My Dog Always Want To Lay on Top Of Me – How Do I Limit This Behavior?

Not every dog owner will want their dog to lay on top of them or sleep with them all the time. This can be due to wanting less hair in the bed, you have a Great Dane sized dog that takes up too much room, or even simply wanting your own personal bubble.

Just as some dogs like their space, many people want their space as well.

This can lead to a pet owner looking for tips and tricks on how to encourage a dog to relax or sleep on their own bed. Luckily for these pet owners, we have a list of effective tips that we will discuss in detail below.

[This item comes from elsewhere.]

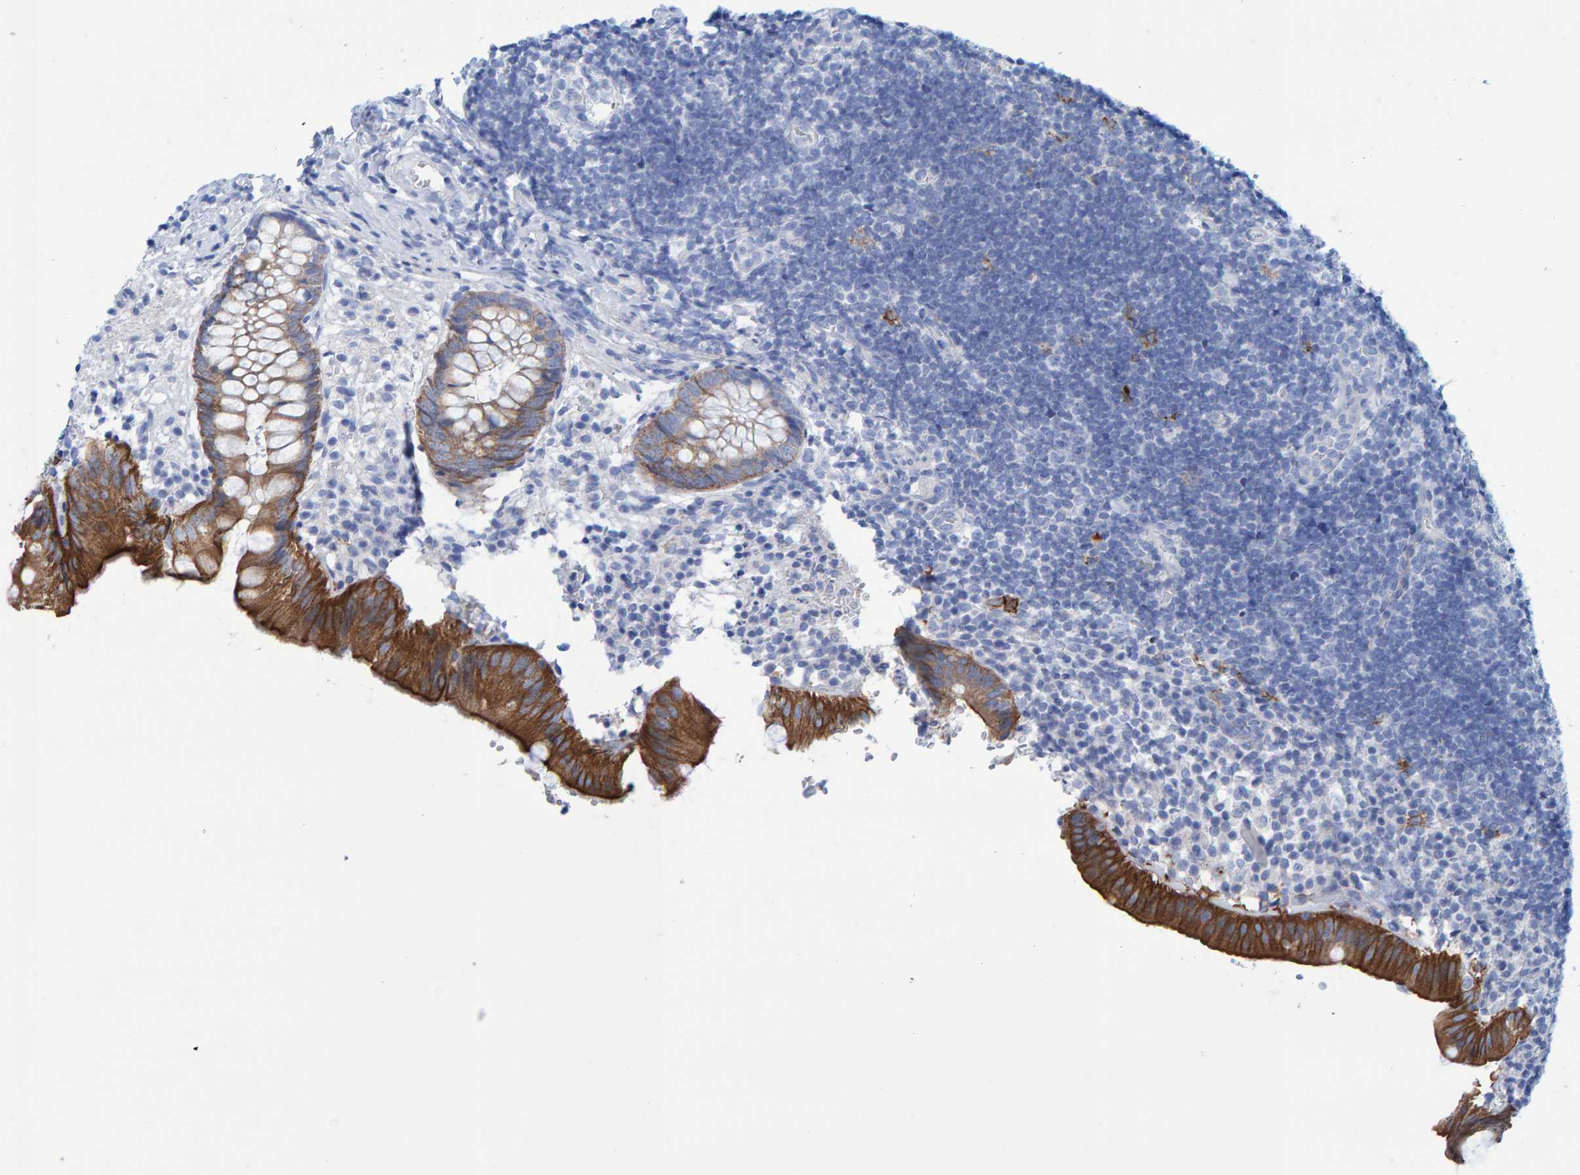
{"staining": {"intensity": "strong", "quantity": ">75%", "location": "cytoplasmic/membranous"}, "tissue": "appendix", "cell_type": "Glandular cells", "image_type": "normal", "snomed": [{"axis": "morphology", "description": "Normal tissue, NOS"}, {"axis": "topography", "description": "Appendix"}], "caption": "Immunohistochemical staining of normal human appendix shows >75% levels of strong cytoplasmic/membranous protein staining in about >75% of glandular cells.", "gene": "JAKMIP3", "patient": {"sex": "male", "age": 8}}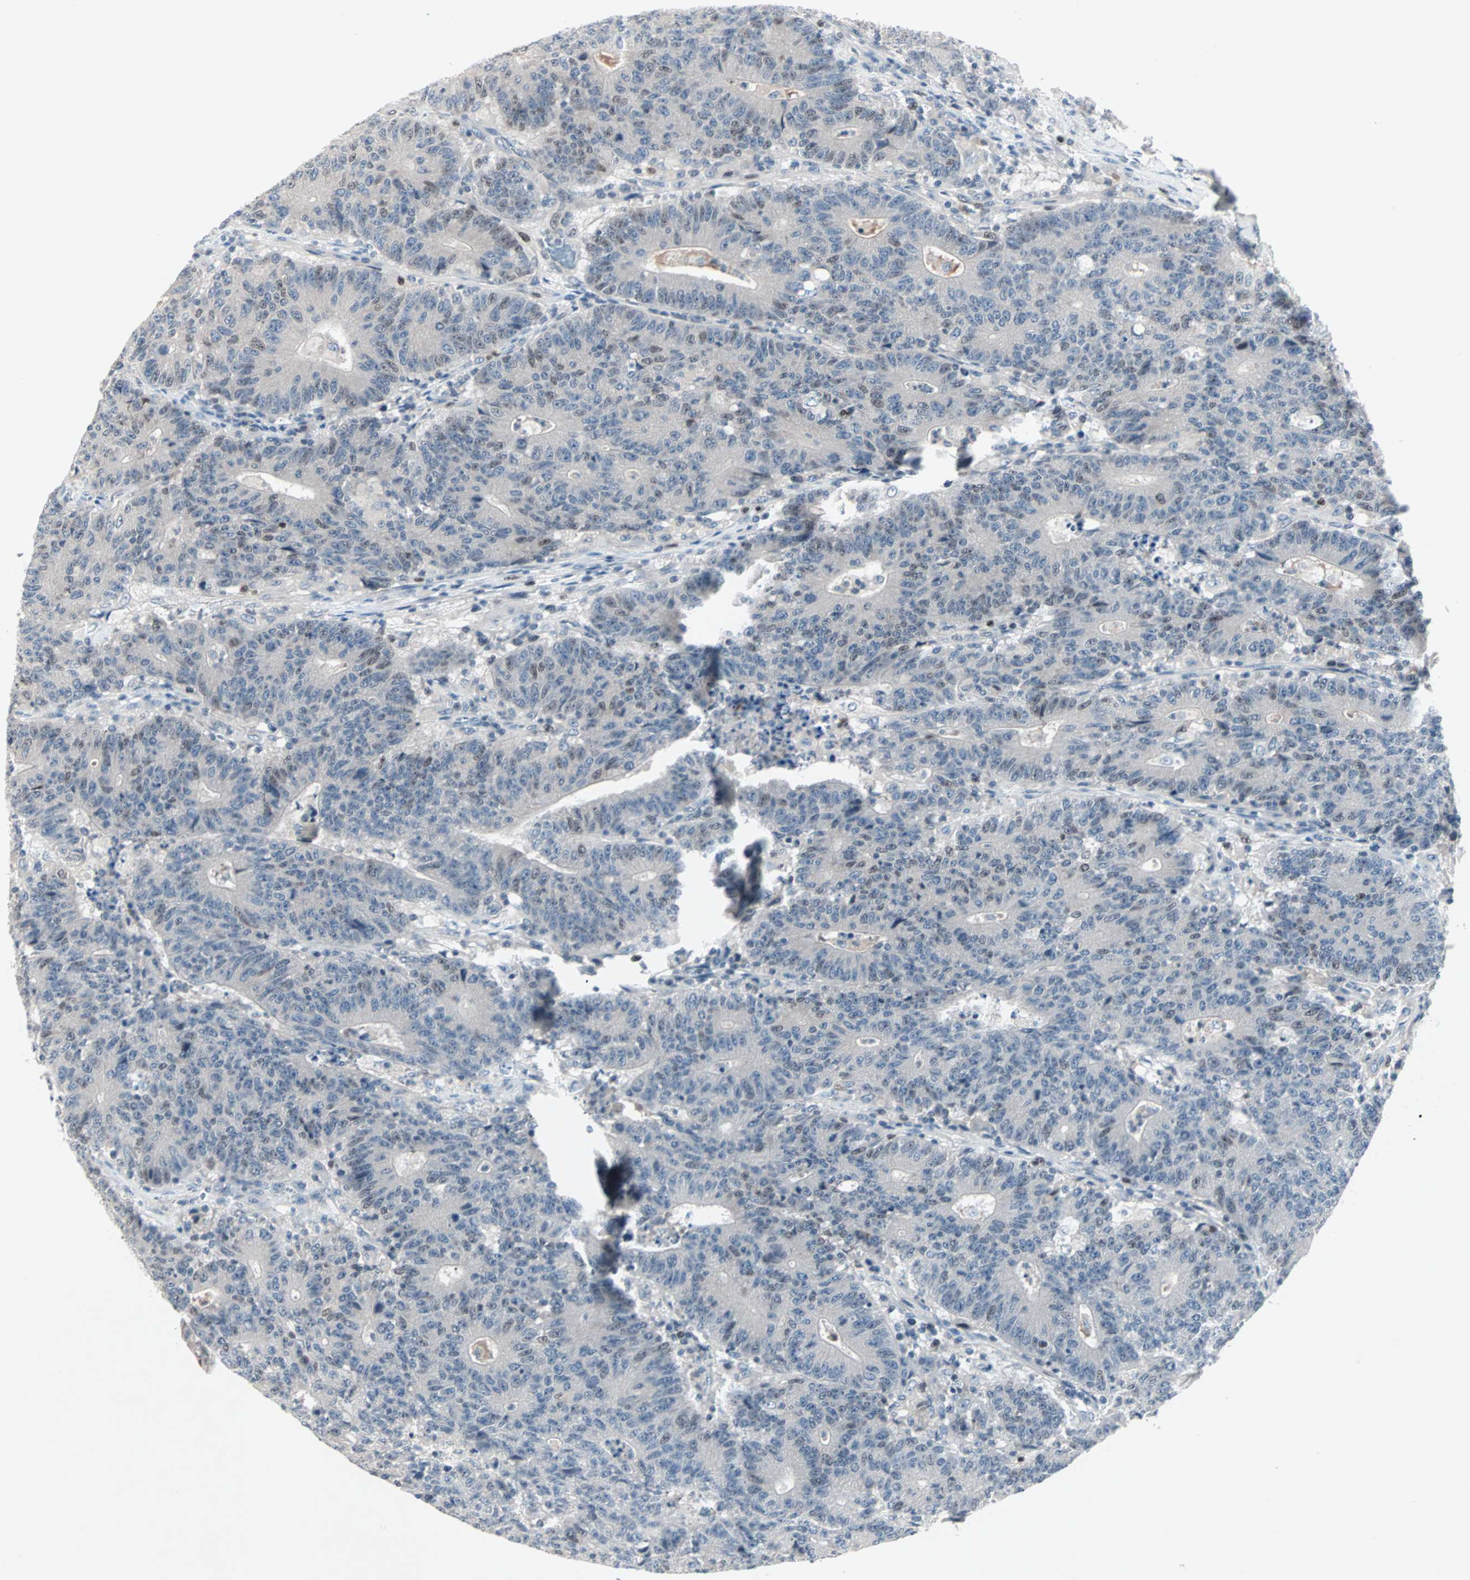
{"staining": {"intensity": "moderate", "quantity": "<25%", "location": "nuclear"}, "tissue": "colorectal cancer", "cell_type": "Tumor cells", "image_type": "cancer", "snomed": [{"axis": "morphology", "description": "Normal tissue, NOS"}, {"axis": "morphology", "description": "Adenocarcinoma, NOS"}, {"axis": "topography", "description": "Colon"}], "caption": "The immunohistochemical stain labels moderate nuclear expression in tumor cells of colorectal adenocarcinoma tissue.", "gene": "CCNE2", "patient": {"sex": "female", "age": 75}}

The most effective ways to get your dog to stop laying on top of you include:

  • Address any signs of separation anxiety by tending to any stressful changes that are occurring within the home. This could mean limiting any long periods spent away, offering your dog support through any abrupt changes, socializing them with new pets in the home, and making sure they have enough exercise and mental stimulation each day.
  • Seek out a professional trainer if your dog is struggling with possessiveness or aggression toward other dogs or cats in the home. Possessiveness can be really challenging to tackle on your own, so seeking professional guidance is typically best in these situations. Some breeds even have more of a protective instinct than others, so it often takes an expert to figure out how to best help your dog.
  • Make sure your dog has their own bed that is cozy and inviting. If your dog knows they have a safe space to call their own, they may be more encouraged to ditch your bed and head to their cozy space.
  • Make sure you are addressing any sleeping challenges with positive reinforcement training, as yelling at our punishing your dog when they want to be beside you can be confusing.
  • Try not to give into their attention seeking behavior, as this will only encourage your dog to keep laying on top of you when they want your eye contact and attention on them. You can do this by simply sitting up and moving when your dog lays on you, or gently telling your dog “off” when they try to sleep on top of you at night.
  • Award their good behavior with a treat when possible, as this will encourage them to do it again. For example, if your dog chooses to sleep in their own bed instead of jumping into yours (if this is not something you want), then you should award this good behavior with a tasty treat or kind praise. Just be sure to not make too big a deal out of their newfound sleeping independence, as too much excitement may call your pup over to your side. Sometimes even looking into your dog’s eyes is enough to get them up and back on top of you.

Whether you have a small puppy or a massive Great Dane, you don’t always want your pup laying on top of you at all times. Some pet owners simply need some space from their clingy canine friends, and thankfully, there are a few effective ways to encourage your dog’s independence in their resting habits.